─── Records for the task

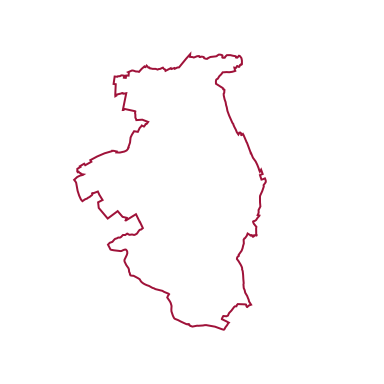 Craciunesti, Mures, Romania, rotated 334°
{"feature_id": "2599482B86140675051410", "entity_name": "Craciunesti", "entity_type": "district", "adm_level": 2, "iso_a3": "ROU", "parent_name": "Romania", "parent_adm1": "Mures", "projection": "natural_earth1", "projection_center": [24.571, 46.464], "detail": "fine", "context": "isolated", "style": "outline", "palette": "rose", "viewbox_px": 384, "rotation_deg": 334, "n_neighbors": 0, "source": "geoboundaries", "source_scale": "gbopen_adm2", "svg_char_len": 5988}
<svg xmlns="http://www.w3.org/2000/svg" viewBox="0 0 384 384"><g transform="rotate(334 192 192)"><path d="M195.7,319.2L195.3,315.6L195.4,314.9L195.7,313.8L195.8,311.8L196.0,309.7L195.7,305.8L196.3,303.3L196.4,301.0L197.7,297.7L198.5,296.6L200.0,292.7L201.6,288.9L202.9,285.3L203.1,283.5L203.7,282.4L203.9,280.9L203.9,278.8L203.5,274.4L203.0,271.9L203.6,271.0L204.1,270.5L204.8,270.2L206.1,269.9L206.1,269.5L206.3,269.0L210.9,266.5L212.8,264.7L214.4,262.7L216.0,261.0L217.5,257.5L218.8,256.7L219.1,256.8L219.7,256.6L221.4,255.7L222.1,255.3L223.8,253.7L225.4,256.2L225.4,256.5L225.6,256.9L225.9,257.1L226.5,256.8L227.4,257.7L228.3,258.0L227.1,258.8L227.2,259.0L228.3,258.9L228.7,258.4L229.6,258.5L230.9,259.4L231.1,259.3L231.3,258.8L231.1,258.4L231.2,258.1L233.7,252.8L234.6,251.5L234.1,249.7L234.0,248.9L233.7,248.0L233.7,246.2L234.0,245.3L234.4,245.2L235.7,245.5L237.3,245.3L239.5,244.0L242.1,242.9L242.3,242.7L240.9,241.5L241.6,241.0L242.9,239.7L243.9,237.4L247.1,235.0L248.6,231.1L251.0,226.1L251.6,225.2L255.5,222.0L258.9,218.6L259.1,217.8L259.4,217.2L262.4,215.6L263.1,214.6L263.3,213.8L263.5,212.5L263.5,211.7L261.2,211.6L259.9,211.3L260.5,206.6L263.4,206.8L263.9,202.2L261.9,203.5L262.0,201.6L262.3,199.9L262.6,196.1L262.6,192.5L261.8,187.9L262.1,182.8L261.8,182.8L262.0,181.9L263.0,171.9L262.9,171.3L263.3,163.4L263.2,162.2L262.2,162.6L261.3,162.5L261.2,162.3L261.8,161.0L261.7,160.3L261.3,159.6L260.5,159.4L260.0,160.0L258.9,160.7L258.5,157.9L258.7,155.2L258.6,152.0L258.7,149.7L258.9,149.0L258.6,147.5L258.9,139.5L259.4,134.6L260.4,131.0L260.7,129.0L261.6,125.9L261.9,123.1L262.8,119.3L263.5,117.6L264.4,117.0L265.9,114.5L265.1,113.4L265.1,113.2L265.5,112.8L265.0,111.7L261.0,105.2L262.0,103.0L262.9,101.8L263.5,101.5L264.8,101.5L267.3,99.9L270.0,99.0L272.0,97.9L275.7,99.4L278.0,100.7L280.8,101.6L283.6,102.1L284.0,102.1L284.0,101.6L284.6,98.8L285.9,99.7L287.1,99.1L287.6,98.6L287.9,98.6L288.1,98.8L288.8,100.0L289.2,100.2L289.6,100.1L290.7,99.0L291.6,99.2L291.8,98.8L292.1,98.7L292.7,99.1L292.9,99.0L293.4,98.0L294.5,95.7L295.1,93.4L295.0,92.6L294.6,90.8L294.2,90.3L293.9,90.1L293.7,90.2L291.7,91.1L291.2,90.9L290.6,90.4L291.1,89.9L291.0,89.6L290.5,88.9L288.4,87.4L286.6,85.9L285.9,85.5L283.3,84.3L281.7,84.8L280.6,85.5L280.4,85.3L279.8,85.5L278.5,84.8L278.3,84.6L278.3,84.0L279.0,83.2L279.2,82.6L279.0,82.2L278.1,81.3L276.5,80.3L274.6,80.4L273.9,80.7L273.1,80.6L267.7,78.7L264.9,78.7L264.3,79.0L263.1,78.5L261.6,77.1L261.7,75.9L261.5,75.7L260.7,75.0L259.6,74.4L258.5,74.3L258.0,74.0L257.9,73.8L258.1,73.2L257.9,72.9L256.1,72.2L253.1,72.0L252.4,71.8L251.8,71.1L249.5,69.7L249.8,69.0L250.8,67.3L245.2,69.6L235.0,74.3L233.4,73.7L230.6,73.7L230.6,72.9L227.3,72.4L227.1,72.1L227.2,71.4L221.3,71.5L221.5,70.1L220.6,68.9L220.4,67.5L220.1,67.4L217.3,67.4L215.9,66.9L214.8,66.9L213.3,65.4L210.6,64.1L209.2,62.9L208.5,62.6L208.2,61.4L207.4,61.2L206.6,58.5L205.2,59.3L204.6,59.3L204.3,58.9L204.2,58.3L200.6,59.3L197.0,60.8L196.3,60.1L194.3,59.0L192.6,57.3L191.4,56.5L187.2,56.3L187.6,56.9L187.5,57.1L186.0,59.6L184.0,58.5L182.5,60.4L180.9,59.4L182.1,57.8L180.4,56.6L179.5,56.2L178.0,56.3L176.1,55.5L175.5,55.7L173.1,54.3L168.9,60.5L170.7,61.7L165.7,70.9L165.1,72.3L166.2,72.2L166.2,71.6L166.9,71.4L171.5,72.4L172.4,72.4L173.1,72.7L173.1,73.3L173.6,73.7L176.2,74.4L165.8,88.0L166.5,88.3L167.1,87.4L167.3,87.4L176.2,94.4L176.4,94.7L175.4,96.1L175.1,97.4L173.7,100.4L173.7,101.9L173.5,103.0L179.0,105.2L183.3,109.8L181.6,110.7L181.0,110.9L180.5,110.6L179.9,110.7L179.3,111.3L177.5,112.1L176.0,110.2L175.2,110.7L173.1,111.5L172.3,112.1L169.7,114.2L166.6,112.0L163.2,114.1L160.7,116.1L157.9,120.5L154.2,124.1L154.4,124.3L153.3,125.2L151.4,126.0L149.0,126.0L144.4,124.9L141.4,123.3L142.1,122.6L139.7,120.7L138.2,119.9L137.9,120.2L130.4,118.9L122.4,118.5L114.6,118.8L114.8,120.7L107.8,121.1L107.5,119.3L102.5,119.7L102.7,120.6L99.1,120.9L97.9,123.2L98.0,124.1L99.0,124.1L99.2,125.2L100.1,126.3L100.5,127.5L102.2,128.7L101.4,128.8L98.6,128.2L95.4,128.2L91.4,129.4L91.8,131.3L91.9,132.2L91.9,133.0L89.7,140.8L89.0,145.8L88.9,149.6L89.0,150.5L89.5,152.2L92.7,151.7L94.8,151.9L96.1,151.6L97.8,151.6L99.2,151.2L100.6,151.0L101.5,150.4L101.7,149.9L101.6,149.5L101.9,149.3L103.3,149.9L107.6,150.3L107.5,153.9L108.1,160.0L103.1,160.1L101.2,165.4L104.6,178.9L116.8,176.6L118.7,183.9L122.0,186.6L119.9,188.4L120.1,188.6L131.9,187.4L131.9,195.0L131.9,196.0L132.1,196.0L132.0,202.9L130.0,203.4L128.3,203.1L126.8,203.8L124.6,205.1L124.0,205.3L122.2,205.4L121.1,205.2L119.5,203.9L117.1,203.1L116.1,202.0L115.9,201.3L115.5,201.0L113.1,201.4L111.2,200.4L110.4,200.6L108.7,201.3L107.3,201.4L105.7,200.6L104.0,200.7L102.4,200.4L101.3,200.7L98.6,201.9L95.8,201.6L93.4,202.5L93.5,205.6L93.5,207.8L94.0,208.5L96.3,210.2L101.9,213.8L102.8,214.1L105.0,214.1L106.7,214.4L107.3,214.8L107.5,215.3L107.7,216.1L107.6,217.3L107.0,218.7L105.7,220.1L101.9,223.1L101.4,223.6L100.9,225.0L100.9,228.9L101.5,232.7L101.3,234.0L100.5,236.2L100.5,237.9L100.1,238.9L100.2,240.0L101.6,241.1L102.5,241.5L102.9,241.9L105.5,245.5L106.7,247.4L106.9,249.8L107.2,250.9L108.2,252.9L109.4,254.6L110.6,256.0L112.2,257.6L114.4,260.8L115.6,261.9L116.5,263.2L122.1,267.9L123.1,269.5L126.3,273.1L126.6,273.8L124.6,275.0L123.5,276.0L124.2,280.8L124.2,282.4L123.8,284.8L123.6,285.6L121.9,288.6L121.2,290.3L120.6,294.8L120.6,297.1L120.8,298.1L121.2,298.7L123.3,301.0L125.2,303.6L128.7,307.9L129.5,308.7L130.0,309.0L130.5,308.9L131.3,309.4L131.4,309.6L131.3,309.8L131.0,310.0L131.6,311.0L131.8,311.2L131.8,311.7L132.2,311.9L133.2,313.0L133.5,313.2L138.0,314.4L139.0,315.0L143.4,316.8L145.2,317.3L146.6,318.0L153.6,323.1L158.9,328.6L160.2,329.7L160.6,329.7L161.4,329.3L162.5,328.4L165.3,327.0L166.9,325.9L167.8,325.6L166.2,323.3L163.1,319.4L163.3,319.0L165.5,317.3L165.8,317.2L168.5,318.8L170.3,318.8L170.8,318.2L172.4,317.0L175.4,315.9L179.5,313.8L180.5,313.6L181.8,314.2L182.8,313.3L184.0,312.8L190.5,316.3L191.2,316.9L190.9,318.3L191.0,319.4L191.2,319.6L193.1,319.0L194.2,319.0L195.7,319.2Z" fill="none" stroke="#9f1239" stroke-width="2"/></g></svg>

──────
─── Records for the task

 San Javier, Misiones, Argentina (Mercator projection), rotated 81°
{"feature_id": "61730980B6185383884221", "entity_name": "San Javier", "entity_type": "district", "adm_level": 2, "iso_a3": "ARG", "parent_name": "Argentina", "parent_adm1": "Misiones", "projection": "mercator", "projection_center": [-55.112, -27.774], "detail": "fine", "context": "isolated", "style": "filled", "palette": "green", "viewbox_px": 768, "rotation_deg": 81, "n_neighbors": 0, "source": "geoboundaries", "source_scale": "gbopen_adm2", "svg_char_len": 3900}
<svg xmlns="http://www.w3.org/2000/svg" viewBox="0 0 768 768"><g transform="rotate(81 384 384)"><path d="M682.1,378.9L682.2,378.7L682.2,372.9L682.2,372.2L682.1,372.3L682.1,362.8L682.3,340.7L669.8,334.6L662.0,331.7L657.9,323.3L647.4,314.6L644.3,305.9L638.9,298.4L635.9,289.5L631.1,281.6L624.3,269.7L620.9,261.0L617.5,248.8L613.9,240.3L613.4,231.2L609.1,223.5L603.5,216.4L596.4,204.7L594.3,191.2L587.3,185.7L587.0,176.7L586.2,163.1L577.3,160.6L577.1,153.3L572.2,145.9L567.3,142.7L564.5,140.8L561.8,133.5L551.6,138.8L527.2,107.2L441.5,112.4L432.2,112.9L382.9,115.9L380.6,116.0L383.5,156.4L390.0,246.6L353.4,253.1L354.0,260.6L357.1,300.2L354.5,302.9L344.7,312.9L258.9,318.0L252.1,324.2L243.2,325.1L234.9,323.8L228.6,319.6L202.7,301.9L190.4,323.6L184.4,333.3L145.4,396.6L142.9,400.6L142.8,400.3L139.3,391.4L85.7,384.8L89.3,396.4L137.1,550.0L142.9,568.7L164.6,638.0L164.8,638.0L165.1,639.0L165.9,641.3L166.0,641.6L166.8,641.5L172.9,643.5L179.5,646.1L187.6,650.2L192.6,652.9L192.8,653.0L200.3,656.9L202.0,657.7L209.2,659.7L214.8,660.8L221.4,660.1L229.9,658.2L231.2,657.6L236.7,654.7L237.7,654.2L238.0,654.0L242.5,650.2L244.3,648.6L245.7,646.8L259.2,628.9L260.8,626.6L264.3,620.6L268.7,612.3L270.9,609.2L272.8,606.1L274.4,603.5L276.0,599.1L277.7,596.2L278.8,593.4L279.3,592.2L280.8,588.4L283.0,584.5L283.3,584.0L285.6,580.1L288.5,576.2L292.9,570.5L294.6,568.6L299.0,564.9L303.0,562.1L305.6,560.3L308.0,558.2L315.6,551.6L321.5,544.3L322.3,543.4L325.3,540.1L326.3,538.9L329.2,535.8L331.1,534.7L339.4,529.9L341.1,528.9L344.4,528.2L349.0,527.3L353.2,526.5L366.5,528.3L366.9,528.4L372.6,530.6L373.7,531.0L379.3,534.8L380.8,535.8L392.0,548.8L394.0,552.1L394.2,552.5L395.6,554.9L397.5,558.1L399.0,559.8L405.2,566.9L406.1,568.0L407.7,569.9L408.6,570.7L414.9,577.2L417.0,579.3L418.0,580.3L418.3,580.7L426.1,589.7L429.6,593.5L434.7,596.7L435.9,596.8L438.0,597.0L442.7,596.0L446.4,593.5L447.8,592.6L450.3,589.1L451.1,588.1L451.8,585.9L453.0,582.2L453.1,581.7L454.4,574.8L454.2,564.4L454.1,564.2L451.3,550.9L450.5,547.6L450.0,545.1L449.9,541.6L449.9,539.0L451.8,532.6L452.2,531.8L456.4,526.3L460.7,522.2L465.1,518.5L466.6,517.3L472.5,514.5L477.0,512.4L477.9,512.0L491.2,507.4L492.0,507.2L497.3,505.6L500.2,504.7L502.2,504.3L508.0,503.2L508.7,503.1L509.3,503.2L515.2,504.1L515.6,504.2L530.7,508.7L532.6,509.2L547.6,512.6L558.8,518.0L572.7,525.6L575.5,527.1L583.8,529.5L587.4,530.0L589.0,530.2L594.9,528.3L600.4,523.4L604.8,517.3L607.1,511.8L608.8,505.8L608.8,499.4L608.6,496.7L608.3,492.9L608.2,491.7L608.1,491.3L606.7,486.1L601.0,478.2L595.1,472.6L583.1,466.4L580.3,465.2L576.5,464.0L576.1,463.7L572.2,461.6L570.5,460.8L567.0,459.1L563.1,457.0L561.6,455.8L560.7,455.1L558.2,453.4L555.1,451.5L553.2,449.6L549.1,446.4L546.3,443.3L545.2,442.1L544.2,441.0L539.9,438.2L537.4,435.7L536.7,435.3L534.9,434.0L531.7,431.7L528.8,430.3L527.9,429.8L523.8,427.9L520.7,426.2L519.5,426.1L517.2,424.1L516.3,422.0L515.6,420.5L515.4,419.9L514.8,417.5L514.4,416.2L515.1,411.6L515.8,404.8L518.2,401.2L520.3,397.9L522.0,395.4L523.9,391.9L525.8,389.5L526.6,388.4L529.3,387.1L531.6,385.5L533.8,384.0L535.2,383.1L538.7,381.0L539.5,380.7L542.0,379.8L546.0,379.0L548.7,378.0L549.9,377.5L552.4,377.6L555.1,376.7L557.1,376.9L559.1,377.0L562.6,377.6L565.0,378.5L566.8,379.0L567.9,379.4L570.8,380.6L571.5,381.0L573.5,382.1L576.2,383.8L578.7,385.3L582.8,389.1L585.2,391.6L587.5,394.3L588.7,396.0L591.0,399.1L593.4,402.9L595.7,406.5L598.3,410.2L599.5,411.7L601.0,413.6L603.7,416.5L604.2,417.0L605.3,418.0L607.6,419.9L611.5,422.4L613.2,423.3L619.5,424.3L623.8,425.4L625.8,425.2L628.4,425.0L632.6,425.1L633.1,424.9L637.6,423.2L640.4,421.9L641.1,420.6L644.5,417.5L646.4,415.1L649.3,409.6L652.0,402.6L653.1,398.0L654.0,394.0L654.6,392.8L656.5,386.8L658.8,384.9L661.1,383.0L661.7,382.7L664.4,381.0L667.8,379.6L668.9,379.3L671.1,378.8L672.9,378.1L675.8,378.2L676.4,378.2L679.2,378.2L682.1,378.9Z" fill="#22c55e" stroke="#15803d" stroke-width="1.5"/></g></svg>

──────

* Work required: Collect every line of the records above that contains the string "detail", and copy each of those lines out in full. A line counts only if its letters match that string in case.

* Solution for this task:
{"feature_id": "2599482B86140675051410", "entity_name": "Craciunesti", "entity_type": "district", "adm_level": 2, "iso_a3": "ROU", "parent_name": "Romania", "parent_adm1": "Mures", "projection": "natural_earth1", "projection_center": [24.571, 46.464], "detail": "fine", "context": "isolated", "style": "outline", "palette": "rose", "viewbox_px": 384, "rotation_deg": 334, "n_neighbors": 0, "source": "geoboundaries", "source_scale": "gbopen_adm2", "svg_char_len": 5988}
{"feature_id": "61730980B6185383884221", "entity_name": "San Javier", "entity_type": "district", "adm_level": 2, "iso_a3": "ARG", "parent_name": "Argentina", "parent_adm1": "Misiones", "projection": "mercator", "projection_center": [-55.112, -27.774], "detail": "fine", "context": "isolated", "style": "filled", "palette": "green", "viewbox_px": 768, "rotation_deg": 81, "n_neighbors": 0, "source": "geoboundaries", "source_scale": "gbopen_adm2", "svg_char_len": 3900}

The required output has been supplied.